I am not an expert on fossils, but I did notice the Paleozoic brachiopods in the rocks. They looked like the Ordovician fossils I used to collect when I was a kid. I wouldn’t bet on the dating, but there was a big extinction event that wiped out most of the species in the seas at the time, including most types of brachiopods. They call tit the Cambrian-Ordovician extinction event and it took place around 488 million years ago. It was one of five big extinction events. The biggest was the Permian which killed (I just looked it up) 97% of all marine species and 70% of the terrestrial ones. Gee, and there were no humans around to blame.
(BTW – further research indicates that I didn’t have any idea what I was looking at. These deposits are from the Cretaceous period of the Mesozoic Era. I don’t really know.
This is the clearest (believe it or not) I could find.
Events Surrounding the Rutba Uplift in Western Iraq Saad Zair Jassim1
(1) GETECH, Leeds University, Leeds, West Yorkshire, United Kingdom
The Rutba Uplift refers to a broad region covering W Iraq, NE Jordan and NE Syria and represents an Early Triassic inversion of a very pronounced Paleozoic basin in which the full Paleozoic sequence might be present. The shape of the uplift fluctuated between elonagted N-S and NE-SW high throughout the Triassic and Jurassic and ENE-WSW oriented high throughout the Cretaceous. Against the popular belief, the Rutba uplift is neither related to Mardin nor to Hail uplifts in Turkey and Saudi arabia respectively.
A combination of repeated tectonic uplift and eustatic changes in sea level charcterized the uplift from Late Triassic to Cenomanian. Tweleve transgressive-regressive cycles within the above time frame can be distinguished and correlated with basinwise sedimentary cycles.During Campanian-Maastrichtian to M Eocene, the uplift was influenced by N-S and E-W tectonism which was associated with upwelling and phosphorite deposition due to disturbance in the basin resulting from Late Cretaceous obduction along the Zagros suture. The uplift was finally abandoned by the sea from the Late Eocene and remained tilted towards the NE till the present.
Due to low Mesozoic and Tertiary sedimentary cover, only Paleozoic petroleum systems can be expected as proven by drilling in W Iraq, SE Syria and NE Jordan.)
Anyway, this shows how phosphates are deposited.

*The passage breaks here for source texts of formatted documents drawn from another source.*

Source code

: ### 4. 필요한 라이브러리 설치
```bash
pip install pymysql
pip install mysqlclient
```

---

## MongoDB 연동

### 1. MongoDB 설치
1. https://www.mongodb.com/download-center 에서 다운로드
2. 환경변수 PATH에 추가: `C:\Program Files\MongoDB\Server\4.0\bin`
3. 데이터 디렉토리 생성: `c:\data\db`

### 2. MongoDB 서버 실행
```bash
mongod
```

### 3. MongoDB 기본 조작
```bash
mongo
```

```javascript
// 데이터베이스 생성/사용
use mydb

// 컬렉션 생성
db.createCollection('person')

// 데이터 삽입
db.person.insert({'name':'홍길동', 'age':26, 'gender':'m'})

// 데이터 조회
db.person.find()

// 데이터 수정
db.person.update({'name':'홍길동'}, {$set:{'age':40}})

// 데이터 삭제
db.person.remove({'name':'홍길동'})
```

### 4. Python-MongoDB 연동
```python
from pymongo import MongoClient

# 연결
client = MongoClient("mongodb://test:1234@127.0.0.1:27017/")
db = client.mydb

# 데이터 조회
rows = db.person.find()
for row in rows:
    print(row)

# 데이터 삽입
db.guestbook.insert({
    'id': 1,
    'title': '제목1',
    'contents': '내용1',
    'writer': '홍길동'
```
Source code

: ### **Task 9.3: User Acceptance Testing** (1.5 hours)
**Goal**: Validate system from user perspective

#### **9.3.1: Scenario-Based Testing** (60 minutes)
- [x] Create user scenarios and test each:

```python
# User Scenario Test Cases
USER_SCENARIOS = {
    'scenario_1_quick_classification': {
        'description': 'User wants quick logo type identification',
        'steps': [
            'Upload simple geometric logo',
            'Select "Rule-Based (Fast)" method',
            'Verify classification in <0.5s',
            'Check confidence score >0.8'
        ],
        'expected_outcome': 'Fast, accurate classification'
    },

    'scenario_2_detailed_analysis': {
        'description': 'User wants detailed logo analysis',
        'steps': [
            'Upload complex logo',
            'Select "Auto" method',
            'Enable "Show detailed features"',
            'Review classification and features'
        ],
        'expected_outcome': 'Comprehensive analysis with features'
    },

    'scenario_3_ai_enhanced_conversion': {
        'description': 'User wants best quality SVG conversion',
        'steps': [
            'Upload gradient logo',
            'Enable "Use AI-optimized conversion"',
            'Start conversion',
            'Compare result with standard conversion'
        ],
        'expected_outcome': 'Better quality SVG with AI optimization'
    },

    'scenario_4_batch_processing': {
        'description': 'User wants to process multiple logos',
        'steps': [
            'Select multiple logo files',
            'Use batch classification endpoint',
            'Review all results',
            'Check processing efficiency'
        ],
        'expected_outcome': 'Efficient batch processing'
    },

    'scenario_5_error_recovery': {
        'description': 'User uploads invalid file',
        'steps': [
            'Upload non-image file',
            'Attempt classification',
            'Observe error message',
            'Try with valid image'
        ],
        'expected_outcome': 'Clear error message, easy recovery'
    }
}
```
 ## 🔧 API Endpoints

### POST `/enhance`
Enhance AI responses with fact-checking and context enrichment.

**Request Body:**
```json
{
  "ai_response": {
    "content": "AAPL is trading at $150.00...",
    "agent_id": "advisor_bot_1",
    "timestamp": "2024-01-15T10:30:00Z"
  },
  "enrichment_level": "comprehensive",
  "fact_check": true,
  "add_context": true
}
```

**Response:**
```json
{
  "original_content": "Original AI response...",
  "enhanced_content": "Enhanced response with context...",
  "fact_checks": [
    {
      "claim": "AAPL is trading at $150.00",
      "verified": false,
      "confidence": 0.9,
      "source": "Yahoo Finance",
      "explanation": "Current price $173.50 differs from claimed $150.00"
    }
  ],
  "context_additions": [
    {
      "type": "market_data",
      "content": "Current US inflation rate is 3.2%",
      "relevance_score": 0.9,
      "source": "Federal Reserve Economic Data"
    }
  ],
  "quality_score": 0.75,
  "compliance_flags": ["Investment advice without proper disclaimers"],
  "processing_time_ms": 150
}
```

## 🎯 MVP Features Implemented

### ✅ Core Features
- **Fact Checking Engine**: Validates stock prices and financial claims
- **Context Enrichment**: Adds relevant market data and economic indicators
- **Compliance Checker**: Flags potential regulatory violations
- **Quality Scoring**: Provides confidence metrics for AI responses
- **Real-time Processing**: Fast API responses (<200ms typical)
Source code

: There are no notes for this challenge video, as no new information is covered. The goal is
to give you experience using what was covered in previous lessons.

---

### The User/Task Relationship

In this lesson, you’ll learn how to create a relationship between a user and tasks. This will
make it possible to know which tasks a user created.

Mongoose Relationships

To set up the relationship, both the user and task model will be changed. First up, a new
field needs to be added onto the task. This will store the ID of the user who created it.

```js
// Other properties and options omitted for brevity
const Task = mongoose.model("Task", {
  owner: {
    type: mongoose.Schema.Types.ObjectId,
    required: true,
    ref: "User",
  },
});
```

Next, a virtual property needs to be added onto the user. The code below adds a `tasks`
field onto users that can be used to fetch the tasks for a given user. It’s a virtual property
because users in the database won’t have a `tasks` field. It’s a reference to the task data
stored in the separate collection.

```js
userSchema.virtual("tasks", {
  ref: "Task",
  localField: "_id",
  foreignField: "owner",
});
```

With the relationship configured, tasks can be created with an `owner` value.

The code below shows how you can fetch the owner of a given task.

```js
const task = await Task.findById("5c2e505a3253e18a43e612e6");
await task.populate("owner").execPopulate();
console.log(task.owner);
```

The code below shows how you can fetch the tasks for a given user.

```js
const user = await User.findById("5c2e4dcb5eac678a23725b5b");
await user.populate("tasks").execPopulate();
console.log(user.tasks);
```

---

They accumulated in sedimentary rocks at the bottoms of ancient oceans and appear in the rocks in horizontal layers. In this particular quarry the phosphates are located between limestone layers. The limestone is a waste product; they call it overburden. It other types of mining, they call it slag.
Phosphate crumbles in your hands and you can break it off by hand. When the phosphate plant was working at capacity, it had some big shovels and lots of trucks. They also used explosives to knock down whole cliffs. The big shovels and trucks are not working and they are currently not allowed to use explosives.
Those are some of the reasons why the quarry is producing only 5% of theoretical capacity, which is 3.4 million tons/year. There is a lot of phosphate in the quarry. The director told us that it would produce phosphate for at least fifty years at the theoretical capacity. This quarry, however, has NEVER produced at theoretical capacity. In its best years, in the middle 1980s, it produced 2.4 million tons. Since the 1990s, it has not even come close to that.
Above – The behemoth sits powerless. It has not worked for years and now is just a menace to travel on the road.
This is enough for the time being, since the phosphate plant in Al Qaim is not working at capacity. But there is a great and growing demand for fertilizer. The Akashat quarry has easy to reach deposits. I expect there will be a lot of activity here a short time from now.